Sergio Carrillo Loo (April 15, 1982 in Ciudad de México – January 28, 2014) was a Mexican poet and novelist.

== Biography ==
Sergio Loo was born on 15 April 1982 in Mexico City. He graduated from the Escuela de la Sociedad General de Escritores de México (SOGEM) and the Especialización en Literatura Mexicana del Siglo XX (UAM Azcapotzalco). He was the recipient Poesía de Jóvenes Creadores grant from the National Endowment for Culture and the Arts in Mexico (FONCA) between 2013 and 2014, and he was a contributor to national publications, while participating in various cultural projects. From 1997 to 2003, he formed part of the Parodia de Vivos, a multidisciplinary collective, and was preparing an anthology of Mexican poets born after 1977.

He collaborated in Fantasiofrénia, Antología del cuento dañado (2003), Paso al Frente (2004), Descifrar el Laberinto (2005) El fungible: especial de relatos (2006). In 2006, he published his first book of poems titled Claveles automáticos with Harakiri plaquettes, 2006. In 2007, he published Sus brazos labios en mi boca rodando (Fondo Editorial Tierra Adentro, 2007), with a digital version that was published in 2013 by the Spanish publishing house Foc. In 2010, he received a grant to study abroad at the Universidad Pompeu Fabra in Barcelona, Spain.

"It is the painful and sentimental chronicle of a generation, of an era; it is a hymn to friendship and disloyalty; it is a cry of horror at the transience of things, of life. And it is also the self-portrait of marginalized beings who find a refuge for their differences in other marginalized beings. (Drug addicts, homosexuals, dark identities, drug traffickers ...)"

In 2012, he published Guía Roji (IVEC, 2012). After his death, the Universidad Autónoma de Nuevo León published Postales desde mi cabeza (UANL, 2014). In November 2015, Ediciones Acapulco published the posthumous book Operación al cuerpo enfermo, in which the lines between artistic, literary and sexual genres are erased to serve one vital purpose: to bear witness to the author's path toward death.

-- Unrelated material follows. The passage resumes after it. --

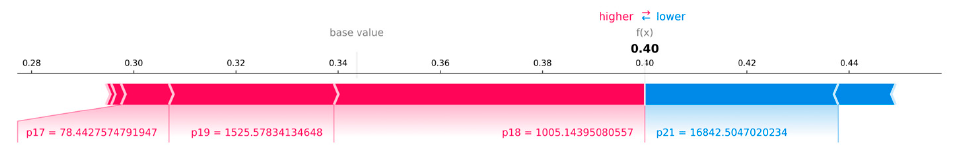
Figure 5. SHAP explanation for a single prediction.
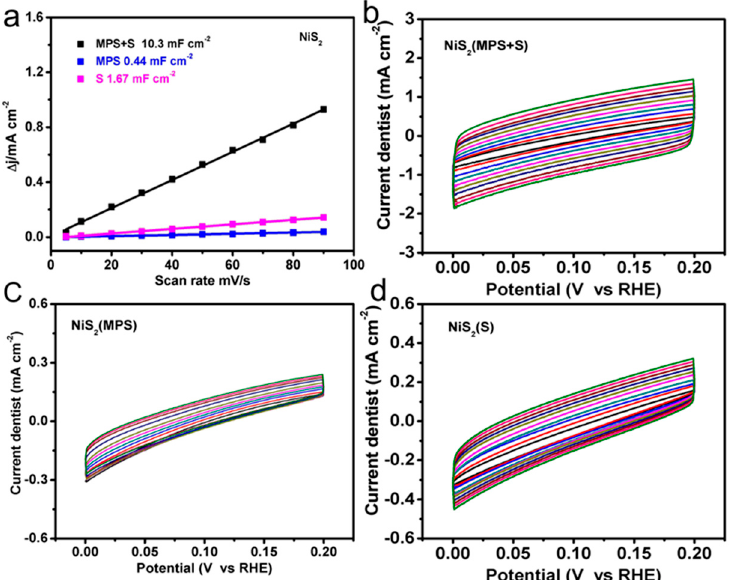
Figure 4. ( a ) The double-layer capacitance (C dl ) calculated by liner fitting of the capacitive currents of different catalysts versus scan rate. ( b – d ) Cyclic voltammograms of NiS 2 prepared by different experimental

In addition to dedicating himself to poetry and narrative texts, Loo also participated as co-scriptwriter for the short films Atmósfera (2010) and Nubes flotantes (2013), and for the feature film Yo soy la felicidad de este mundo (2014) by Mexican director Julián Hernández. Hernández also directed the short film Muchachos en la azotea (2016), based on one of Loo's ideas.

=== Death ===
Sergio Loo died in Mexico City on 28 January 2014, at the age of 31 due to complications from the cancer that had been detected in his leg in 2011. He never denied his homosexuality, an integral element to understanding his work.

=== Poetry ===

- Claveles automáticos (Harakiri ediciones, 2006)
- Sus brazos labios en mi boca rodando (Fondo Editorial Tierra Adentro, 2007)
- Guía Roji (IVEC, 2012)
- Postales desde mi cabeza (Universidad Autónoma de Nuevo León, 2014)
- Operación al cuerpo enfermo (Ediciones Acapulco, 2015). Posthumous edition.
- Operación al Cuerpo Enfermo / Operation on a Malignant Body (Kin(d)* Texts & Projects, 2019). Posthumous edition, translated into English by Will Stockton.

=== Novel ===

- House: retratos desarmables (Zeta, 2011)
- Narvarte pesadilla (Editorial MoHo, 2017). Posthumous edition.